Both approaches highlighted an heterogeneity in inter-trial variability in the autistic group: although a subgroup of autistic children (n = 6) presented patterns similar to the typically developing children, eight children presented altered responses regardless of the measure of inter-trial variability used; finally, a third group of ASD children (n = 4) presented atypical response in either measures (atypical inter-trial consistency: n = 2; atypical MAD value: n = 2). As this increased inter-trial variability may explain the amplitude reduction observed in the P100 measured on the ERPs, additional analyses were performed on reconstructed ERPs following the exclusion of trials with negative activity and trials with outlier latencies. Both controlled analyses abolished group differences in P100 amplitude, suggesting that the reduction in amplitude is solely driven by inter-trial variability.
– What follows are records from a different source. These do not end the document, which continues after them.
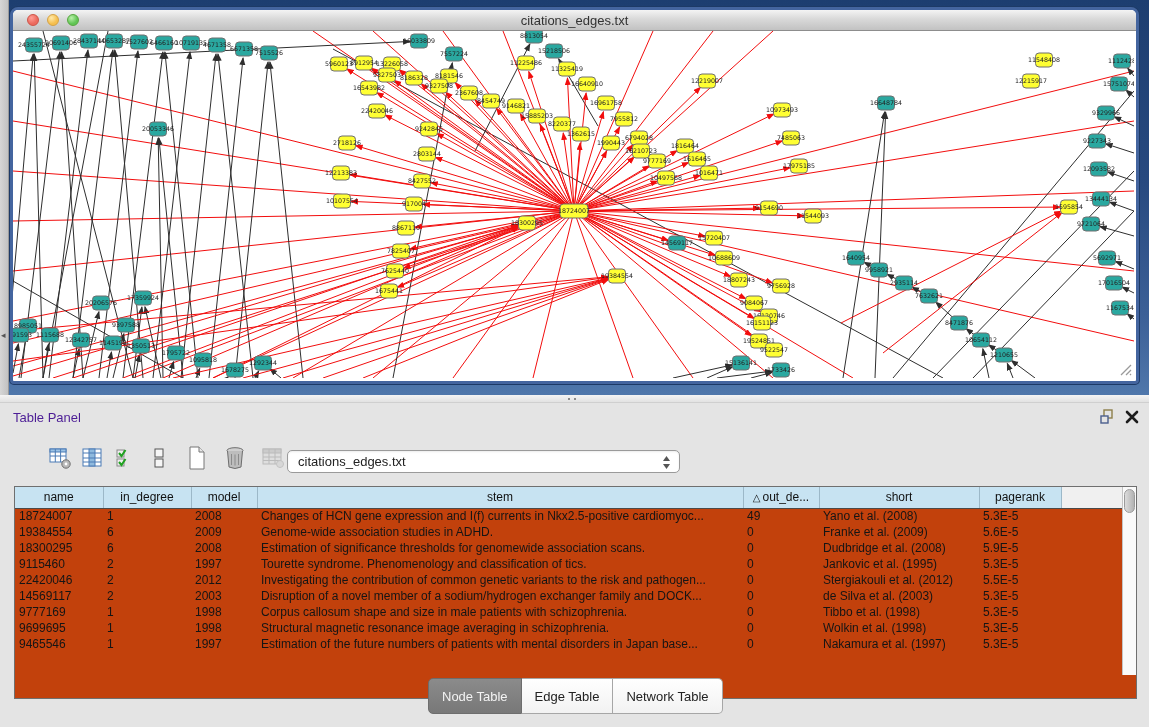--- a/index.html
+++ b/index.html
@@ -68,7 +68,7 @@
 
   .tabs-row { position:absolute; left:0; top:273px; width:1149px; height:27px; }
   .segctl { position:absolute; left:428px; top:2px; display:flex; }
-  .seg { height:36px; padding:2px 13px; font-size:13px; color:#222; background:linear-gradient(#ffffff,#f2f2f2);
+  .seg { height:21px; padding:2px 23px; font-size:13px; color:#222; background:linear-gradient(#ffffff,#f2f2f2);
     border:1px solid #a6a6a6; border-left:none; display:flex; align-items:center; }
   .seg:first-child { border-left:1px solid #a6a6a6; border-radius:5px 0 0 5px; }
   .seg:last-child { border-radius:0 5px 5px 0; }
This important result demonstrates that amplitude reduction of the P100 is not the major difference between typical and autistic children, but is rather the consequence of an increased inter-trial variability in subgroups of children on the autism spectrum, consistent with what has been described in the auditory domain20. This increasing evidence of neural heterogeneity in ASD both at the individual and population level20,21,47 could explain the failure in identifying biomarkers that are both discriminant with regard to the typical population but also sensitive to variation of clinical symptoms within the spectrum. These results also further support the necessity of developing models that combine multiple clinical scores and neural profiles20 to better understand the complexity of the spectrum48.

The present study relates the reduced P100 amplitude to increased latency variability, suggesting that combined analyses of ERPs and single trials should be carried out when investigating visual responses in ASD across age. This increased variability in ASD is consistent with previous reports15,20 and supports the neural noise theory26,27. Enhanced response variability might be explained in turn by changes in attention49,50,51, but also by atypical ocular functioning52,53,54. As adults with ASD present abnormal and more heterogeneous fixation8,55,56, future studies should combine eye-tracking with EEG to explore the link between visual fixation and VEPs variability. The existence of subgroups in our sample of autistic children suggests that the neural response (in)consistency in terms of either amplitude or latency variability is not a characteristic of the entire autistic spectrum, but rather characterized specific children. The neural response inconsistency helps defining neural profiles which, when combined with other clinical markers provide a multidimensional functional assessment of each child. In turns, this would provide support for targeted interventions.